Reviewer expectations vs editorial expectations
A useful diagnostic distinction is between editor expectations and reviewer expectations. Editors triage on fit and apparent rigor; reviewers evaluate technical depth. The strongest manuscripts pass both filters.
Why specific subfield positioning matters at this tier
Beyond methodology and contribution, journals at this tier increasingly reward submissions that explicitly position the work within a specific subfield conversation rather than treating the literature as undifferentiated.
How synthesis arguments differ from comprehensive surveys
The single most consistent feedback class we deliver is the synthesis-versus-survey distinction. A comprehensive survey catalogs recent papers. A synthesis offers an organizing framework. We coach researchers to articulate their organizing argument in one sentence before drafting.
Common pre-submission diagnostic patterns we observe at this tier
Beyond the rubric checks, three pre-submission diagnostic patterns recur most often. First, manuscripts where the abstract leads with context lose force. Second, manuscripts where the methods lack quantitative rigor are flagged. Third, manuscripts that lack engagement with the journal's recent issues are at risk.

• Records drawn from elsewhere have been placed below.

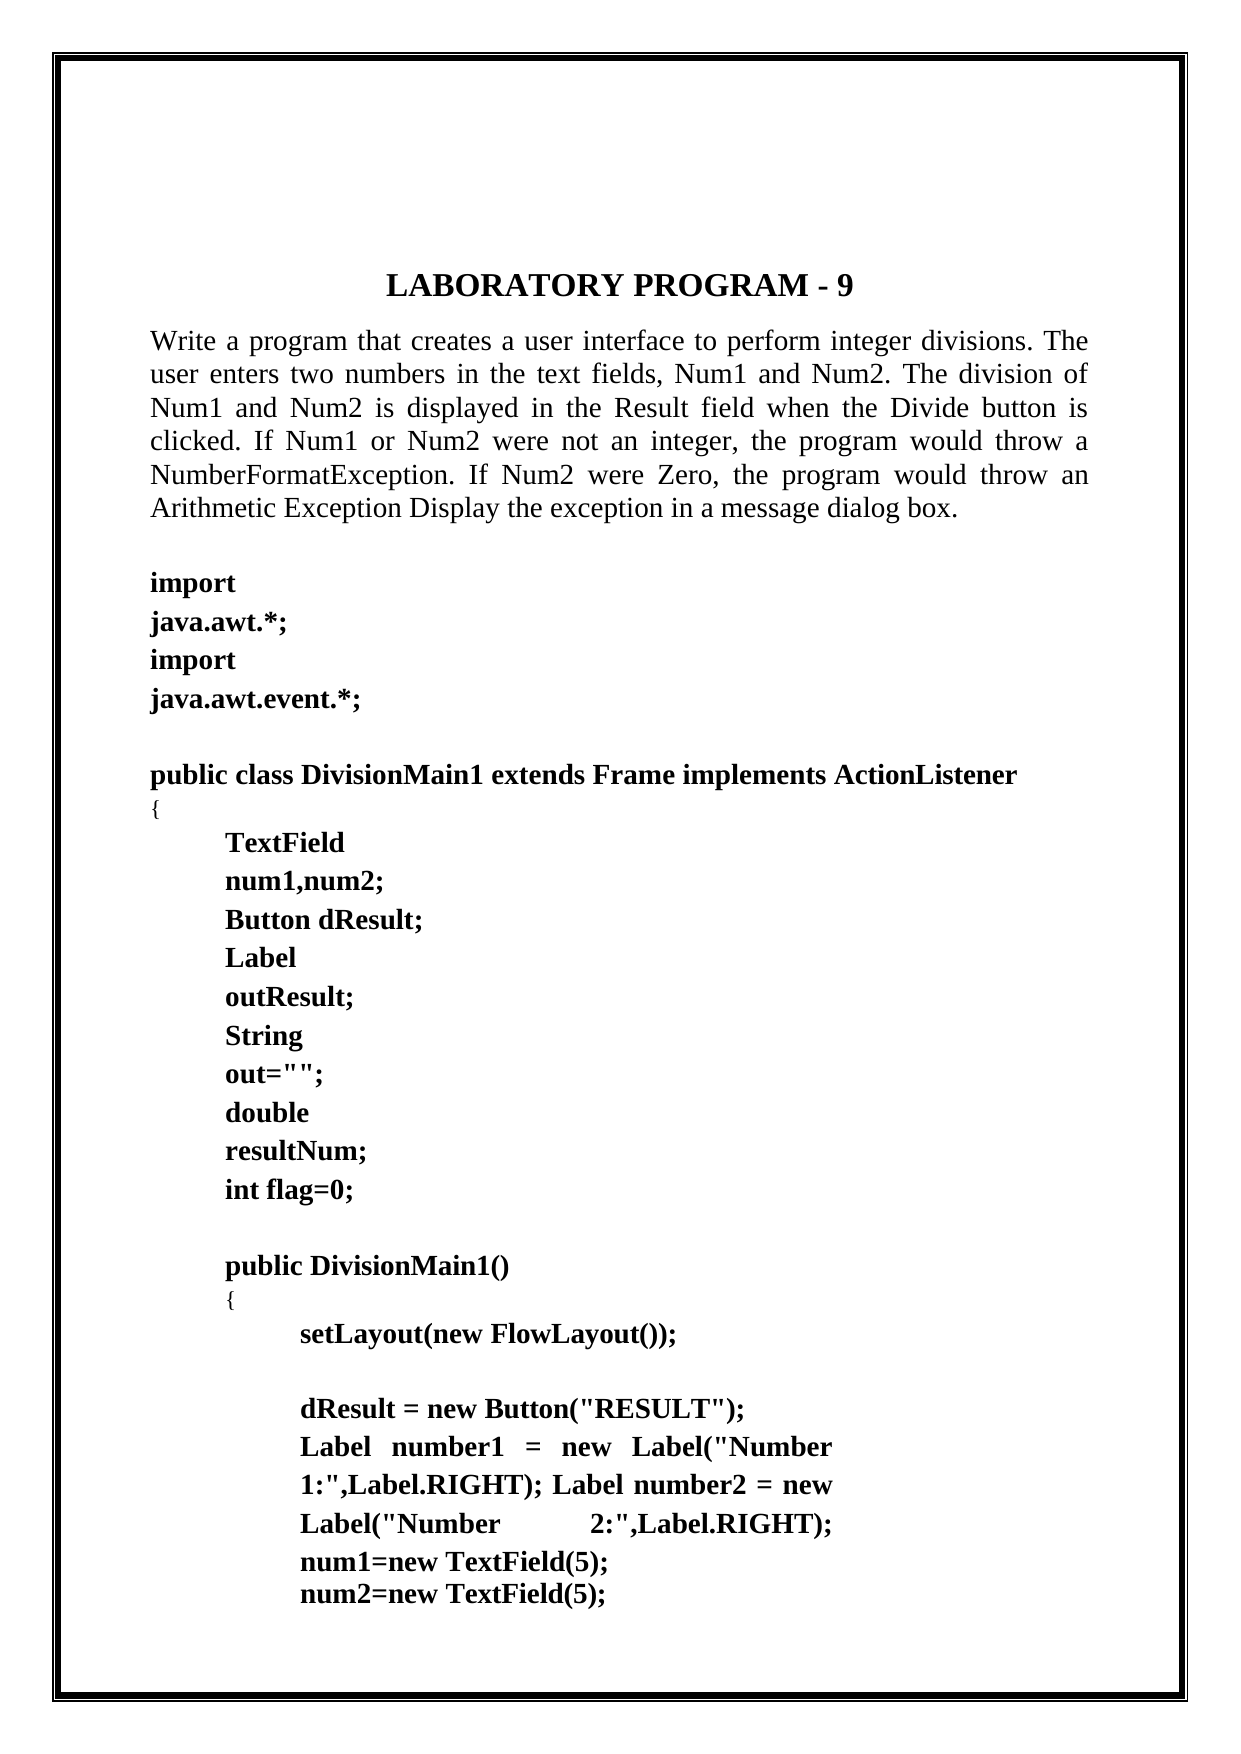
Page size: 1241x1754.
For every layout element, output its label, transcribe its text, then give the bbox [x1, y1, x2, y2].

text Label outResult; String out=""; double resultNum; int flag=0; [225, 941, 403, 1205]
text num2=new TextField(5); [589, 1583, 1134, 1609]
text dResult = new Button("RESULT"); [300, 1392, 1134, 1425]
text public DivisionMain1() [225, 1248, 1134, 1282]
text Write a program that creates a user interface to perform integer divisions. The user enters two numbers in the text fields, Num1 and Num2. The division of Num1 and Num2 is displayed in the Result field when the Divide button is clicked. If Num1 or Num2 were not an integer, the program would throw a NumberFormatException. If Num2 were Zero, the program would throw an Arithmetic Exception Display the exception in a message dialog box. [150, 323, 1090, 524]
text Label number1 = new Label("Number 1:",Label.RIGHT); Label number2 = new Label("Number 2:",Label.RIGHT); num1=new TextField(5); [300, 1429, 833, 1578]
text TextField num1,num2; Button dResult; [225, 825, 470, 936]
text { [150, 795, 1134, 821]
text { [225, 1286, 1134, 1312]
text import java.awt.*; import java.awt.event.*; [150, 565, 376, 714]
text setLayout(new FlowLayout()); [300, 1316, 1134, 1350]
text num2=new TextField(5); [300, 1583, 570, 1609]
text LABORATORY PROGRAM - 9 [252, 265, 988, 303]
text public class DivisionMain1 extends Frame implements ActionListener [150, 757, 1134, 791]
text num2=new TextField(5); [568, 1583, 592, 1609]
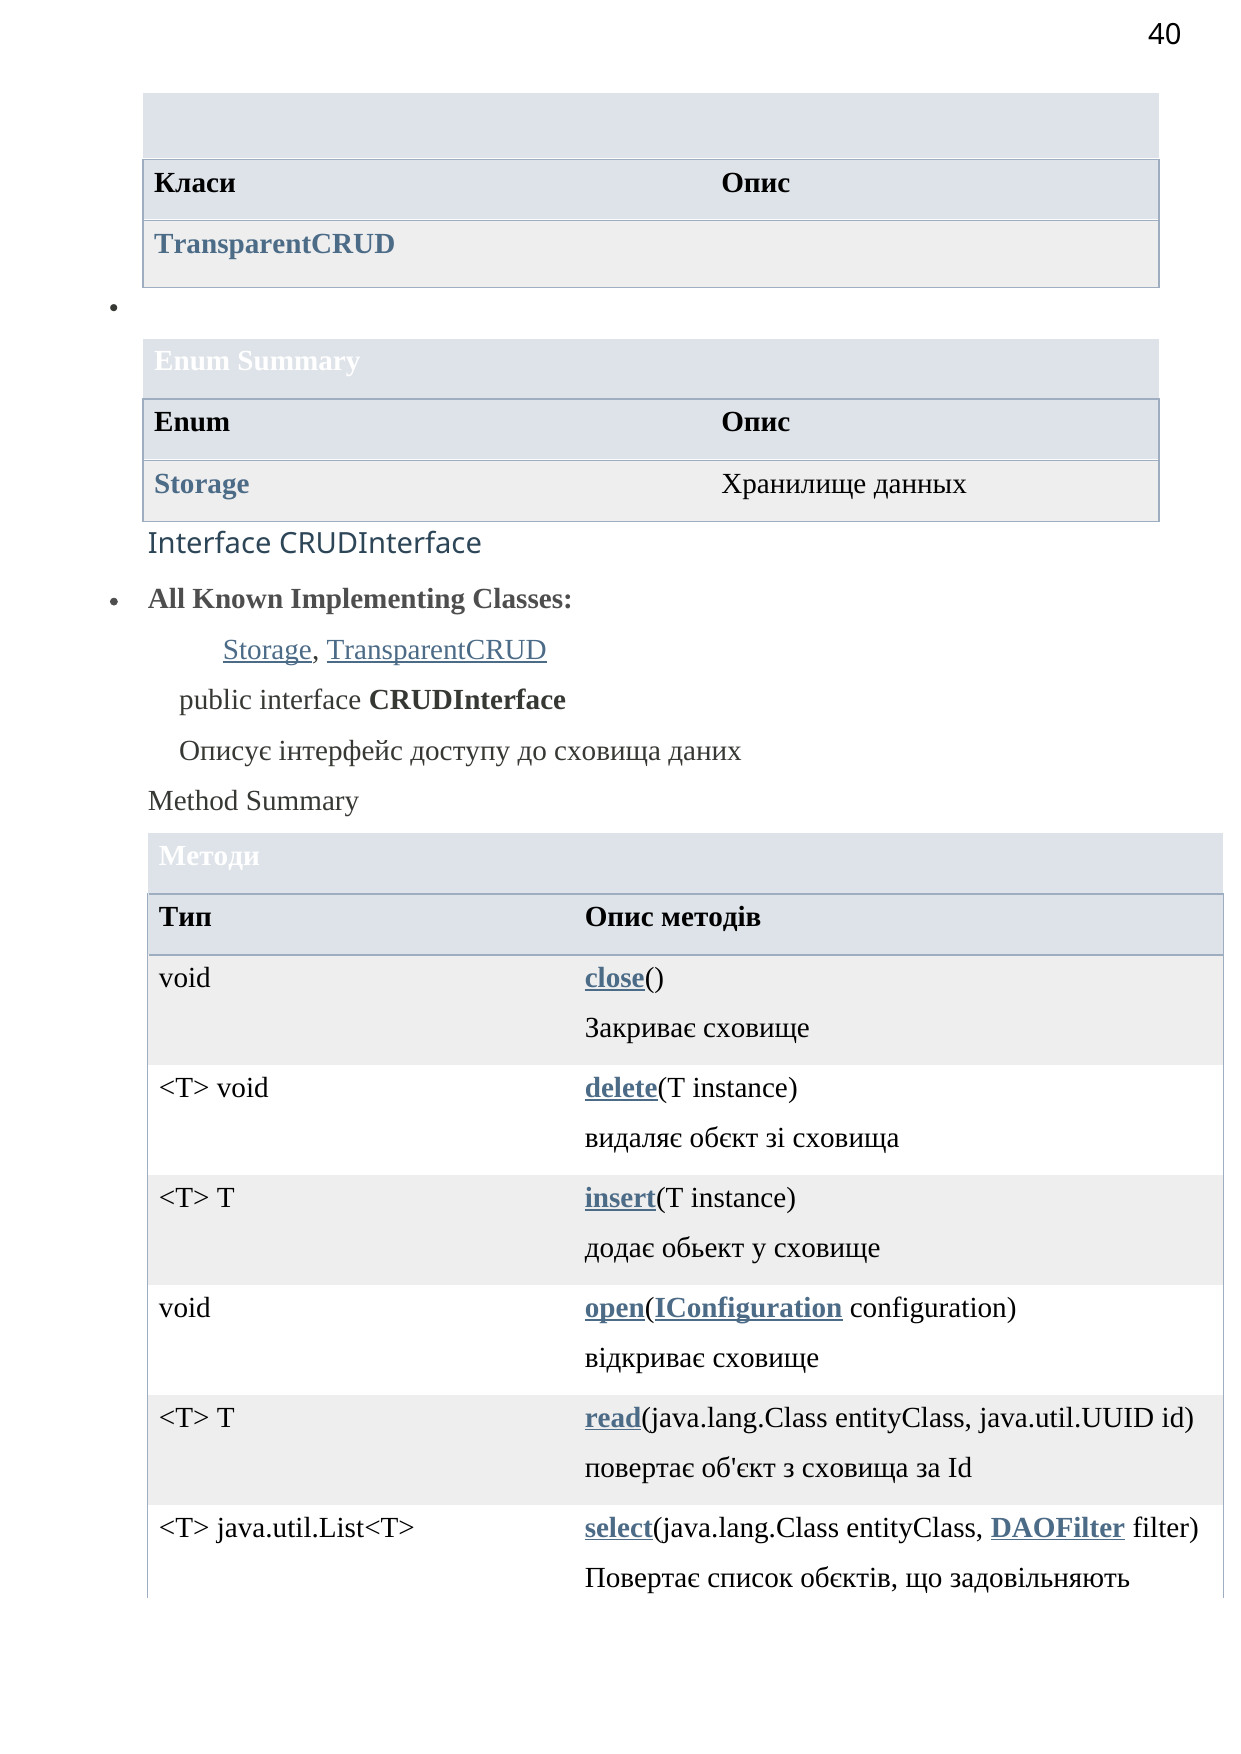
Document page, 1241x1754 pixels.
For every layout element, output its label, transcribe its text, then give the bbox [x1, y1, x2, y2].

table_cell Опис [710, 400, 1158, 459]
table_header Основні класи [143, 93, 1159, 158]
table_cell Enum [144, 400, 710, 459]
table_cell insert(T instance) додає обьект у сховище [574, 1175, 1223, 1285]
table_cell Хранилище данных [710, 461, 1158, 521]
table_header Методи [148, 833, 1223, 893]
table_cell Опис методів [574, 895, 1223, 954]
table_cell <T> T [148, 1395, 574, 1505]
list All Known Implementing Classes: [110, 582, 1181, 615]
text Описує інтерфейс доступу до сховища даних [179, 733, 1181, 766]
text Storage, TransparentCRUD [223, 632, 1181, 666]
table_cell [574, 1505, 1223, 1598]
table_cell Тип [148, 894, 574, 954]
table_cell Опис [710, 160, 1158, 219]
table_header Enum Summary [143, 339, 1159, 398]
table_cell Storage [144, 461, 710, 521]
table_cell TransparentCRUD [144, 221, 710, 287]
table_cell void [148, 1285, 574, 1395]
table_cell Класи [144, 160, 710, 219]
table_cell <T> void [148, 1065, 574, 1175]
table_cell delete(T instance) видаляє обєкт зі сховища [574, 1065, 1223, 1175]
text public interface CRUDInterface [179, 682, 1181, 716]
table_cell close() Закриває сховище [574, 956, 1223, 1065]
table_cell open(IConfiguration configuration) відкриває сховище [574, 1285, 1223, 1395]
table_cell void [148, 955, 574, 1065]
text Interface CRUDInterface [148, 522, 1181, 562]
table_cell read(java.lang.Class entityClass, java.util.UUID id) повертає об'єкт з сховища за Id [574, 1395, 1223, 1505]
table_cell [710, 221, 1158, 287]
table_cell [148, 1505, 574, 1598]
text Method Summary [148, 783, 1181, 816]
table_cell <T> T [148, 1175, 574, 1285]
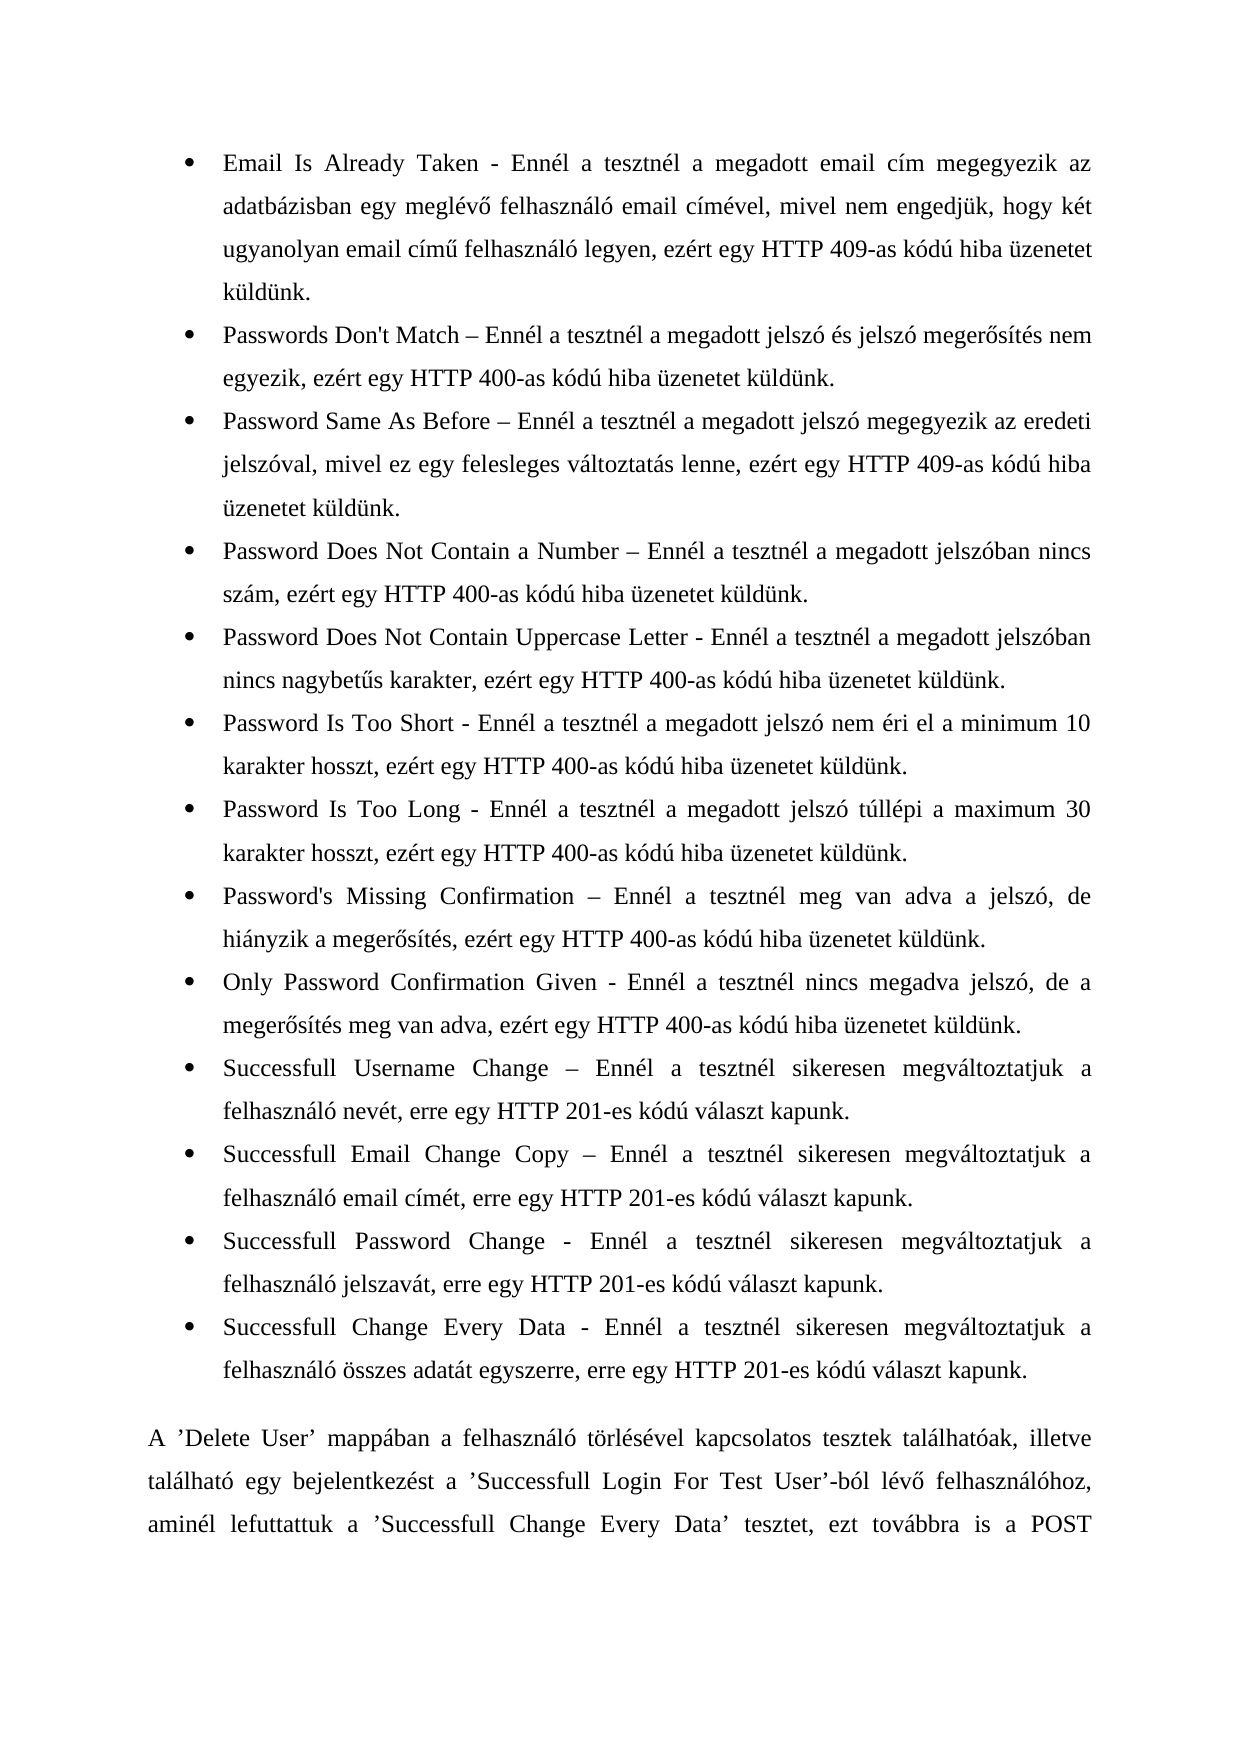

Final pre-submission checklist
Manuscripts checking these five items consistently clear the editorial screen at higher rates: (1) clear marketing contribution, (2) rigorous methodology, (3) strategic-marketing framing, (4) managerial implications, (5) discussion of broader marketing implications.
Readiness check
Run the scan while Science's requirements are in front of you.
See how this manuscript scores against Science's requirements before you submit.
Final operational checklist for editors and reviewers
We use a final operational checklist with researchers before submission, designed to satisfy both editor triage and reviewer-level evaluation. The package should include: a clear contribution statement in the cover letter's first paragraph that articulates the substantive advance; explicit identification of the journal's three-to-five most recent papers this manuscript builds on or differentiates from; quantitative comparison against state-of-the-art baselines with statistical significance testing where applicable; comprehensive validation appropriate to the research question, including sensitivity analyses where relevant; and a discussion section that explicitly articulates limitations, computational complexity considerations where relevant, and future research directions integrated into the conclusions rather than treated as an afterthought.
Frequently asked questions
Submit through Springer's submission system. The journal accepts unsolicited Articles on marketing. The cover letter should establish the marketing contribution.
JAMS's 2024 impact factor is around 13.6. Acceptance rate runs ~7-10% with desk-rejection around 60-70%. Median first decisions in 8-12 weeks.
Original research on marketing: marketing strategy, consumer behavior, marketing analytics, branding, and emerging marketing topics.
Most reasons: weak marketing contribution, methodological gaps, missing strategic-marketing framing, or scope mismatch.